__WRITTEN TASK__: Nothing but text lines should be duplicated: start with the first line of the listing below and stop after the line holding "на закупку газа, а", omitting pictures.

__DATA TO EXAMINE__:
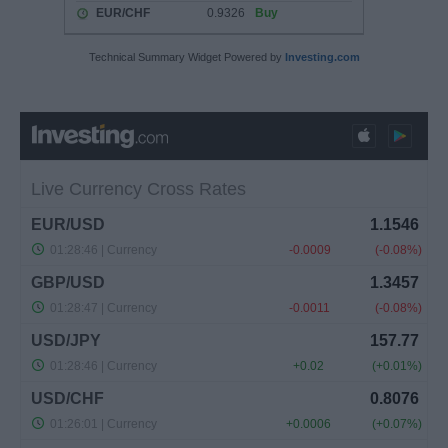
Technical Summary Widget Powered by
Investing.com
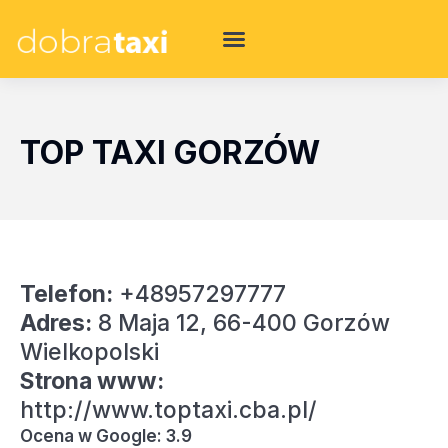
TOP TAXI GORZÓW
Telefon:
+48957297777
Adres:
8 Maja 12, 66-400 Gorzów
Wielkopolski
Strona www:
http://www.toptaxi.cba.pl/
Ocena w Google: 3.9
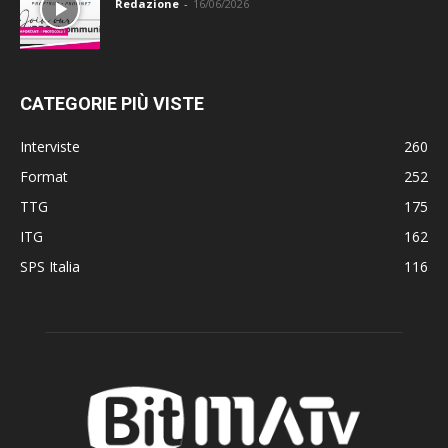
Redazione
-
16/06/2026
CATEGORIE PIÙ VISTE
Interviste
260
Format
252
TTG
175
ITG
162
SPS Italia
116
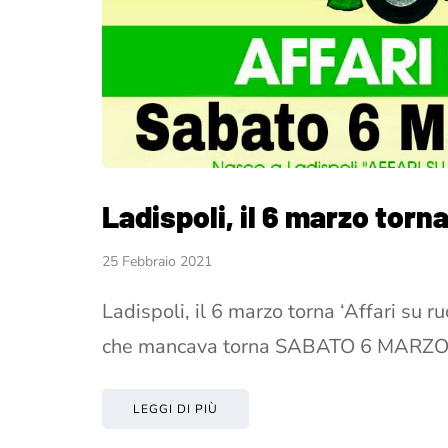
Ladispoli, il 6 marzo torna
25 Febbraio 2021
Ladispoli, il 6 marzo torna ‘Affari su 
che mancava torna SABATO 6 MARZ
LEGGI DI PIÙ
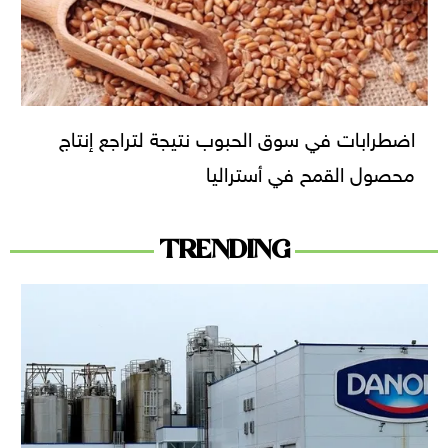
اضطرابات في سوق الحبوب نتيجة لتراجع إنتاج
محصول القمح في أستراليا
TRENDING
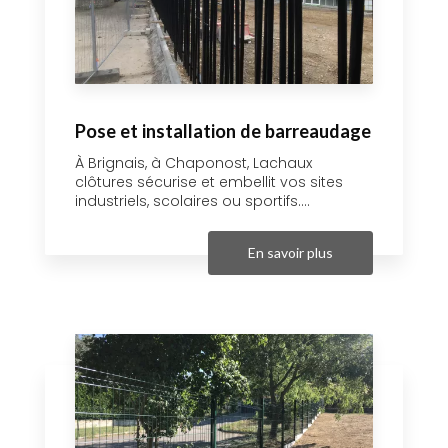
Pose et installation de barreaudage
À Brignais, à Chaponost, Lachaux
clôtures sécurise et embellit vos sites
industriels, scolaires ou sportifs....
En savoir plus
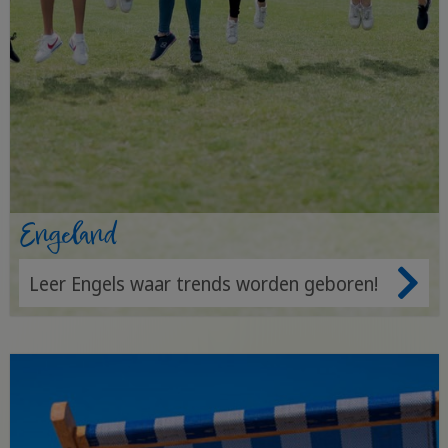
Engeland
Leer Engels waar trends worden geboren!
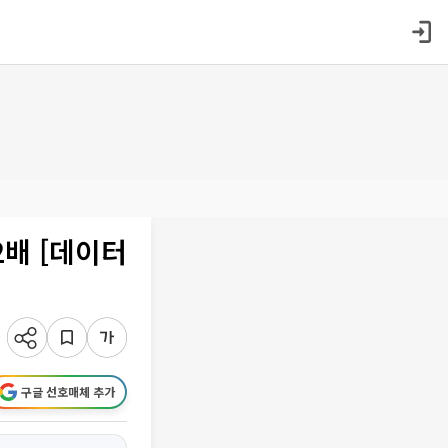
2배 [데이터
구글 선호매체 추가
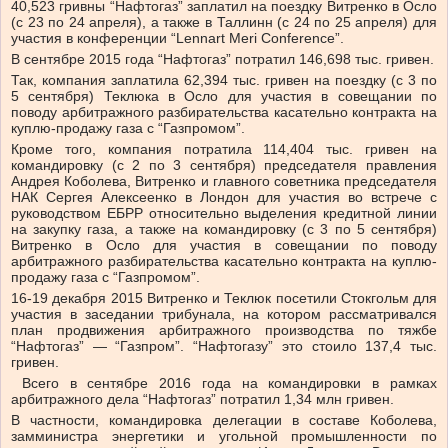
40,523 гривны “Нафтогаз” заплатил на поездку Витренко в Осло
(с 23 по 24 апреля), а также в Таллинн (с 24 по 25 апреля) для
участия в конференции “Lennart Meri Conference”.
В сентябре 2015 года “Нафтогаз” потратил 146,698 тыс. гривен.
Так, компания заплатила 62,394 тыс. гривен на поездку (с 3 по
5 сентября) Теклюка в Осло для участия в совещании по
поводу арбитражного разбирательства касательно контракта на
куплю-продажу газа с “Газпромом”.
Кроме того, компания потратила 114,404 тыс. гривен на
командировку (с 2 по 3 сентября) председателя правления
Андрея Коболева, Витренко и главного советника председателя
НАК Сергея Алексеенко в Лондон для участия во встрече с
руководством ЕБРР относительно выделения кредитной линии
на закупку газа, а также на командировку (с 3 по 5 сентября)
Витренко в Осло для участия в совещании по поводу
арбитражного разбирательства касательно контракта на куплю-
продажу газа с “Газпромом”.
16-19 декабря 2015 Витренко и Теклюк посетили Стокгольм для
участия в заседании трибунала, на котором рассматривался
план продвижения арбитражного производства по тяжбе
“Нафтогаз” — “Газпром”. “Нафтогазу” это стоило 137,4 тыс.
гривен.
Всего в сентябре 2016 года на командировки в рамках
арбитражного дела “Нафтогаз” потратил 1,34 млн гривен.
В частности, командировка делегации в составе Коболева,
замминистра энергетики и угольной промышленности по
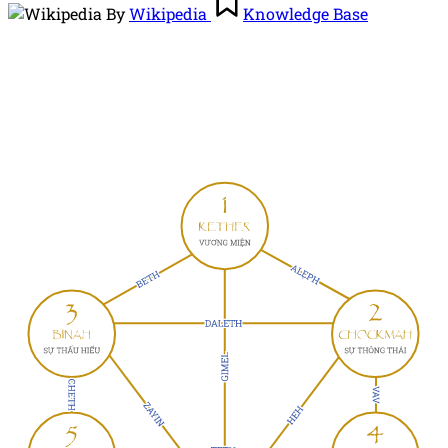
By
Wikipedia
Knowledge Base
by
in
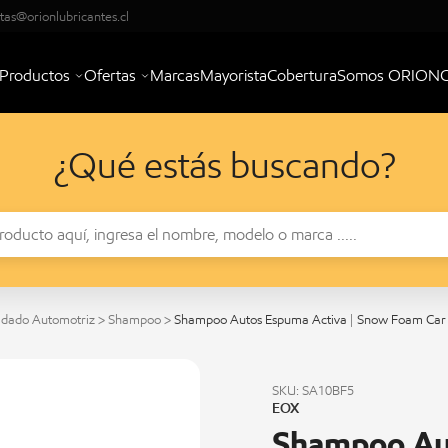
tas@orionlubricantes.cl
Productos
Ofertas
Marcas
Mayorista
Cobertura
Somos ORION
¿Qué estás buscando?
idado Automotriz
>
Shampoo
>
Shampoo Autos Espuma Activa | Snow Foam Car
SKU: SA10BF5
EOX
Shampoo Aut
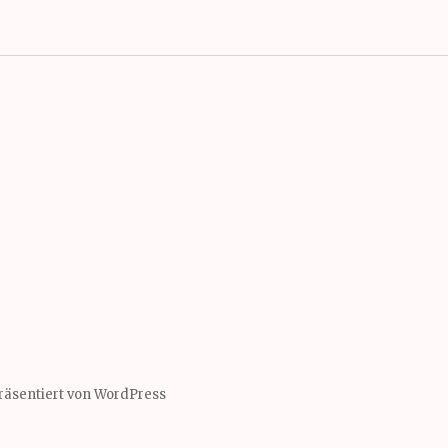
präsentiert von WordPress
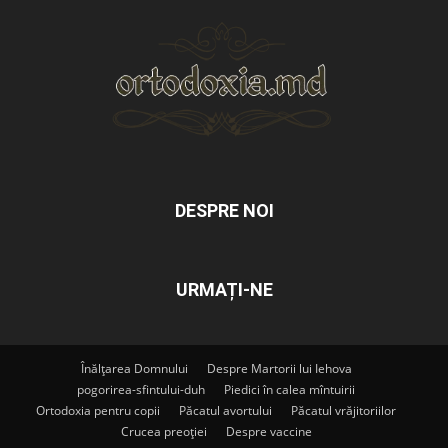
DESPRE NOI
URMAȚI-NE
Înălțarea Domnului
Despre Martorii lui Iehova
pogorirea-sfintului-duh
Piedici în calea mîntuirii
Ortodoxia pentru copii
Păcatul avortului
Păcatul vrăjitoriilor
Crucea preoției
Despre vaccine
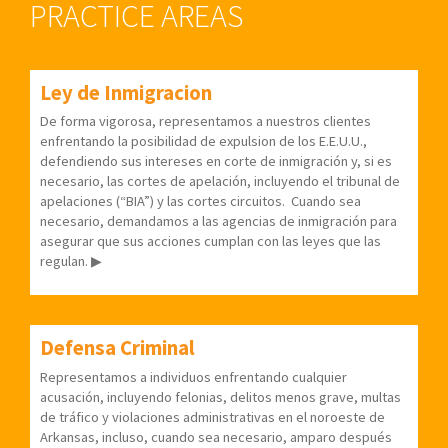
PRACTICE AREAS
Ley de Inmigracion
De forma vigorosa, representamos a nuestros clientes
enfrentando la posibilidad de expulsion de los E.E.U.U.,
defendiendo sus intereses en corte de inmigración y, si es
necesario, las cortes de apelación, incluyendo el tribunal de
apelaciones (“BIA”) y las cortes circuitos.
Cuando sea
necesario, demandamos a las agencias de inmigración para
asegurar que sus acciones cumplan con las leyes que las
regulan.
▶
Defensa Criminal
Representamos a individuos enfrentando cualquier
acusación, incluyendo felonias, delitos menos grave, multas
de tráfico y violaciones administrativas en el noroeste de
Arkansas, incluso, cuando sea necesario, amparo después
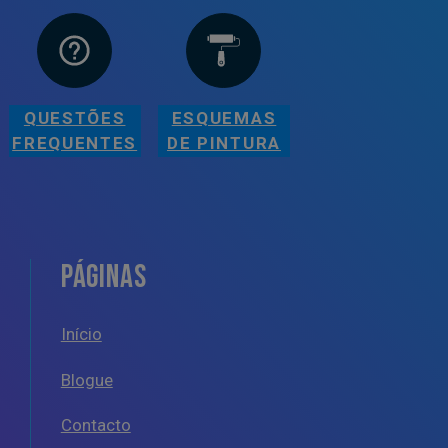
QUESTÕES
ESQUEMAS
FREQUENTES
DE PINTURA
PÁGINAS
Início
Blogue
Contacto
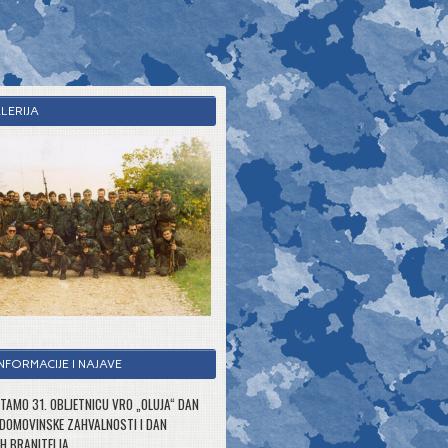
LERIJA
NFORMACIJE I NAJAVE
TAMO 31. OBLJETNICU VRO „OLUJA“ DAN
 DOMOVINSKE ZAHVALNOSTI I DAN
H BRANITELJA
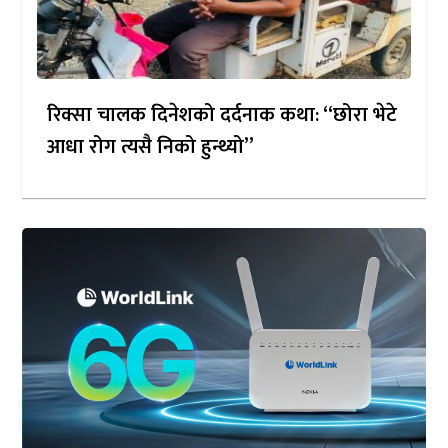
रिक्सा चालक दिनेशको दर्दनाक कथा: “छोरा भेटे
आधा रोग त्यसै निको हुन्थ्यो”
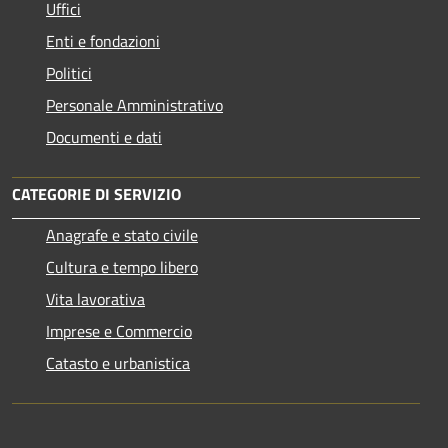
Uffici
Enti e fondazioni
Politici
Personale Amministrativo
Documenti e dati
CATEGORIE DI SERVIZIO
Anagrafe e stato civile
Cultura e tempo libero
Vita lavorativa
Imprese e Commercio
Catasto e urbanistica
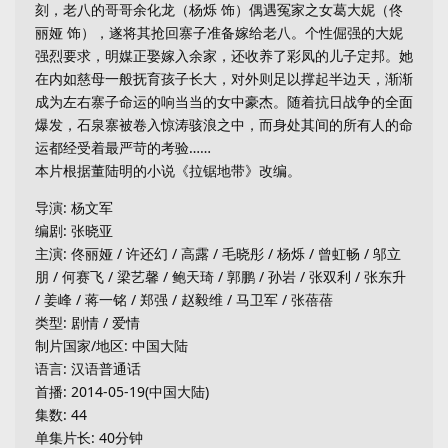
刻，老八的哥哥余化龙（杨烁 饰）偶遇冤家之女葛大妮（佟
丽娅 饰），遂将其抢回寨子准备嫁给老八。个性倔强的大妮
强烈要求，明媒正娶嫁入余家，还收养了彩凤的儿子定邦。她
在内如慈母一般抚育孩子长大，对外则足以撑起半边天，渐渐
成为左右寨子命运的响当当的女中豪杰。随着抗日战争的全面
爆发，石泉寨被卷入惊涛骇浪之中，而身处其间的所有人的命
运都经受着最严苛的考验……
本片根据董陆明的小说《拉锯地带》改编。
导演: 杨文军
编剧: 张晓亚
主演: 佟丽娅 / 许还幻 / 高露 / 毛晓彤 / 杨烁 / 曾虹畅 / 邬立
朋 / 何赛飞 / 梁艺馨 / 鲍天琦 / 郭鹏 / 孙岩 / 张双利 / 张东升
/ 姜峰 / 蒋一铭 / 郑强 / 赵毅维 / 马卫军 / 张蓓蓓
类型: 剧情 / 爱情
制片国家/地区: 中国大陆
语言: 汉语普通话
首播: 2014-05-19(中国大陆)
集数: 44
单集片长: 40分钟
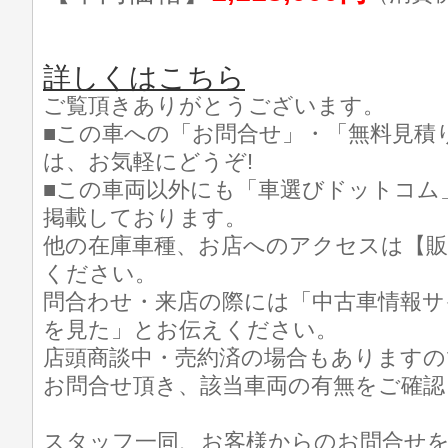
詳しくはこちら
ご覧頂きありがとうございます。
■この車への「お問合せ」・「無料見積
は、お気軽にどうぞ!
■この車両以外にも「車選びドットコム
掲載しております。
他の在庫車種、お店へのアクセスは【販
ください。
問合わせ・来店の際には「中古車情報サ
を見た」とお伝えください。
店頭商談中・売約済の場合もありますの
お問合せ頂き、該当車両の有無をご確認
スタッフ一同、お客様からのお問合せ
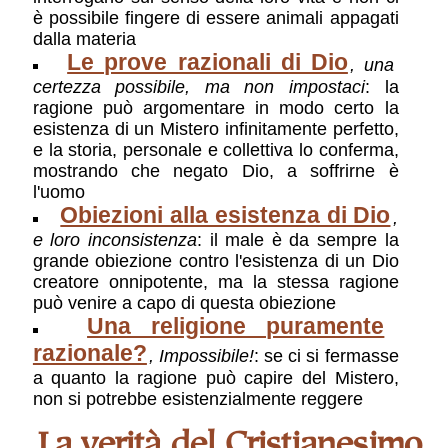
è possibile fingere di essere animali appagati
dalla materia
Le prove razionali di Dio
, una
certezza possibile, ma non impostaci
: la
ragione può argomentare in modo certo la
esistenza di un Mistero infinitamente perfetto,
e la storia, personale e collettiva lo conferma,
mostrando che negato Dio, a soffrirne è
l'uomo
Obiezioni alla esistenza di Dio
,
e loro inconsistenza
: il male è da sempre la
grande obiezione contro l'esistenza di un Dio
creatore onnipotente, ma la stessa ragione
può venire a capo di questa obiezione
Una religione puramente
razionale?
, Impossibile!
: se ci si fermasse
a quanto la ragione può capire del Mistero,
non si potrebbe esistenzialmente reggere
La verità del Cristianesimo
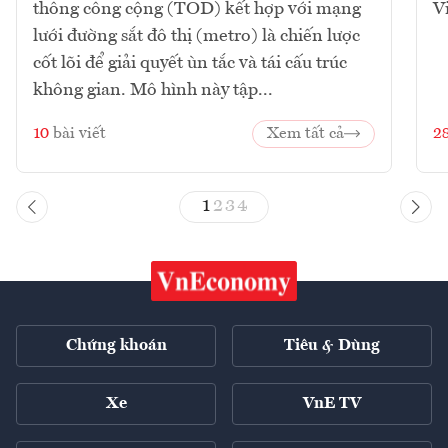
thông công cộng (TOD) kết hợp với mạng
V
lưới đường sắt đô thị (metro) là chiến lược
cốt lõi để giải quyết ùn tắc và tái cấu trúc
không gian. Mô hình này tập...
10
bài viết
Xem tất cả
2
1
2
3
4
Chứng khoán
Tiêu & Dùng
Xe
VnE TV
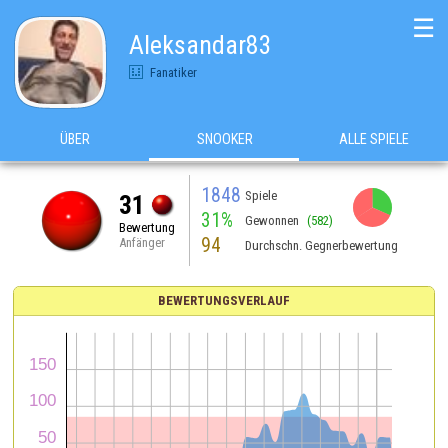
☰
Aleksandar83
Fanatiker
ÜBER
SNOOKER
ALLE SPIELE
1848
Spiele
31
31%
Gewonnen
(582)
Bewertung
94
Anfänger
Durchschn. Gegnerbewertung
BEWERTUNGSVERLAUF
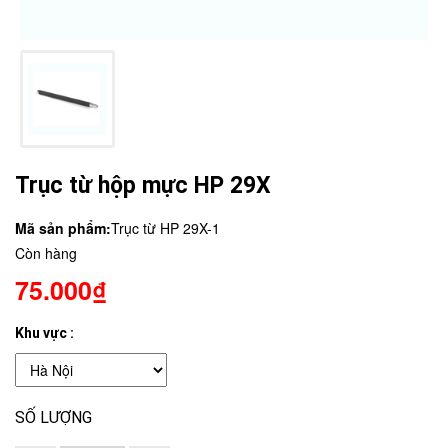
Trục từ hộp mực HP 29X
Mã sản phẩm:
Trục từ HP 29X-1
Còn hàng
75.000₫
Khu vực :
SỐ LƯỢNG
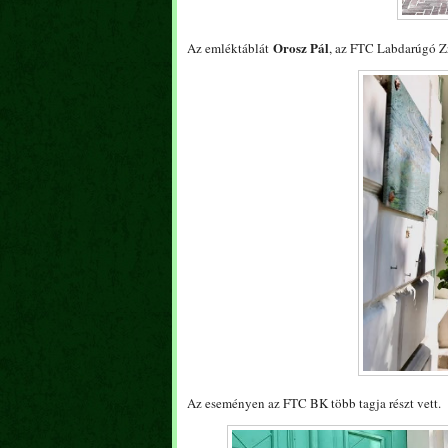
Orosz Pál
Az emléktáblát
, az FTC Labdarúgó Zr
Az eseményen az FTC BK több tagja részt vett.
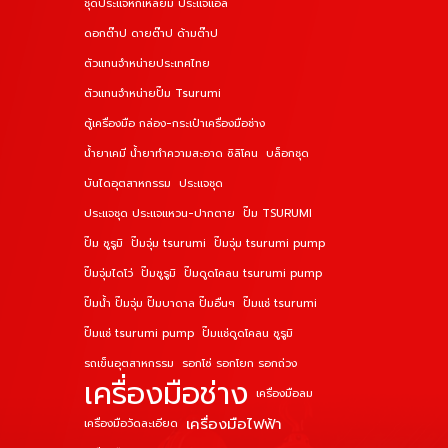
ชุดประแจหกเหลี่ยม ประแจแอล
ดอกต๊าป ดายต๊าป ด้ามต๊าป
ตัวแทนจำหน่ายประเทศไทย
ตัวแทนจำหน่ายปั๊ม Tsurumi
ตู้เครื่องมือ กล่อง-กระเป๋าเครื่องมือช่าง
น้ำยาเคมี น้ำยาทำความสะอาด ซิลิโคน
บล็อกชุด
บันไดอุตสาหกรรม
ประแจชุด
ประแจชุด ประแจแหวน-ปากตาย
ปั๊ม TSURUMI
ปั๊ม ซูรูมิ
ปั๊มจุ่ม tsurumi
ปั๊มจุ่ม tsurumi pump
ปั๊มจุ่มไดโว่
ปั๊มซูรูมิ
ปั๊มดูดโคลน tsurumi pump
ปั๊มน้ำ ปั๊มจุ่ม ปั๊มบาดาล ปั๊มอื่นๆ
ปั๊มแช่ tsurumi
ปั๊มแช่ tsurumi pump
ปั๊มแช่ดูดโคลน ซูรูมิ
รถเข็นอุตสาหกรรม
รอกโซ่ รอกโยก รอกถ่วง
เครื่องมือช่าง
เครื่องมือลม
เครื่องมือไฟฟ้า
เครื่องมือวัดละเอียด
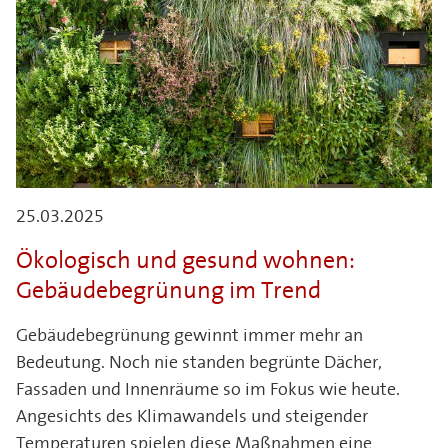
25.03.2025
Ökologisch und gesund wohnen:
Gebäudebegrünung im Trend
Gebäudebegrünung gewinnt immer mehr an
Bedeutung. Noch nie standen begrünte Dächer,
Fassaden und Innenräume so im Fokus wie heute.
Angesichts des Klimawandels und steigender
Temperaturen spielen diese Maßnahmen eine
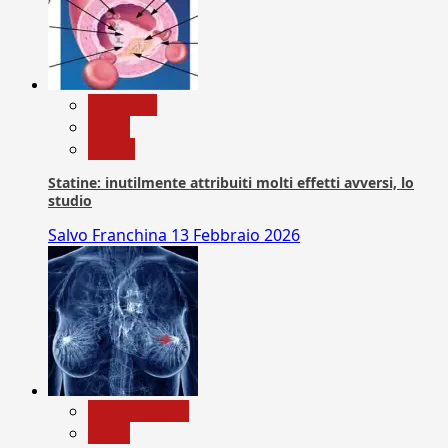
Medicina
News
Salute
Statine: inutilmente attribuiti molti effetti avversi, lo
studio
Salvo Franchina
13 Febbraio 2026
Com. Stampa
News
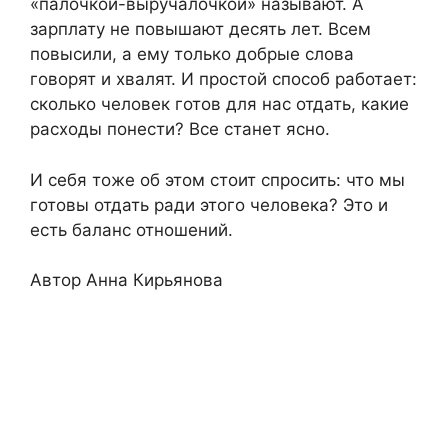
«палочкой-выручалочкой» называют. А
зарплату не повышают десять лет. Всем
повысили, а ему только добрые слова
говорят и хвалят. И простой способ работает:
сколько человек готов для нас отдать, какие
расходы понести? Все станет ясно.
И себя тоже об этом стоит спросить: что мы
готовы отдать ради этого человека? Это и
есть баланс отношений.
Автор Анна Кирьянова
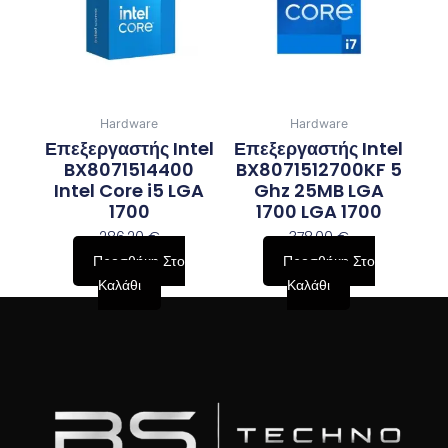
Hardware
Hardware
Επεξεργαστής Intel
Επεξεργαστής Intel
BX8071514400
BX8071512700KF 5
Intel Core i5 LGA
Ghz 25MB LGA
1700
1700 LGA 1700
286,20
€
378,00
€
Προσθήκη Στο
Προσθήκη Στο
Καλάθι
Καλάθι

__OUTPUT FOR THIS EXERCISE__:
Technical Summary Widget Powered by
Investing.com
TOP TAXI GORZÓW
Telefon:
+48957297777
Adres:
8 Maja 12, 66-400 Gorzów
Wielkopolski
Strona www:
http://www.toptaxi.cba.pl/
Ocena w Google: 3.9
Redazione
-
16/06/2026
CATEGORIE PIÙ VISTE
Interviste
260
Format
252
TTG
175
ITG
162
SPS Italia
116
Ladispoli, il 6 marzo torna
25 Febbraio 2021
Ladispoli, il 6 marzo torna ‘Affari su 
che mancava torna SABATO 6 MARZ
LEGGI DI PIÙ
اضطرابات في سوق الحبوب نتيجة لتراجع إنتاج
محصول القمح في أستراليا
TRENDING
Pose et installation de barreaudage
À Brignais, à Chaponost, Lachaux
clôtures sécurise et embellit vos sites
industriels, scolaires ou sportifs....
En savoir plus
Engeland
Leer Engels waar trends worden geboren!
2배 [데이터
구글 선호매체 추가
40,523 гривны “Нафтогаз” заплатил на поездку Витренко в Осло
(с 23 по 24 апреля), а также в Таллинн (с 24 по 25 апреля) для
участия в конференции “Lennart Meri Conference”.
В сентябре 2015 года “Нафтогаз” потратил 146,698 тыс. гривен.
Так, компания заплатила 62,394 тыс. гривен на поездку (с 3 по
5 сентября) Теклюка в Осло для участия в совещании по
поводу арбитражного разбирательства касательно контракта на
куплю-продажу газа с “Газпромом”.
Кроме того, компания потратила 114,404 тыс. гривен на
командировку (с 2 по 3 сентября) председателя правления
Андрея Коболева, Витренко и главного советника председателя
НАК Сергея Алексеенко в Лондон для участия во встрече с
руководством ЕБРР относительно выделения кредитной линии
на закупку газа, а также на командировку (с 3 по 5 сентября)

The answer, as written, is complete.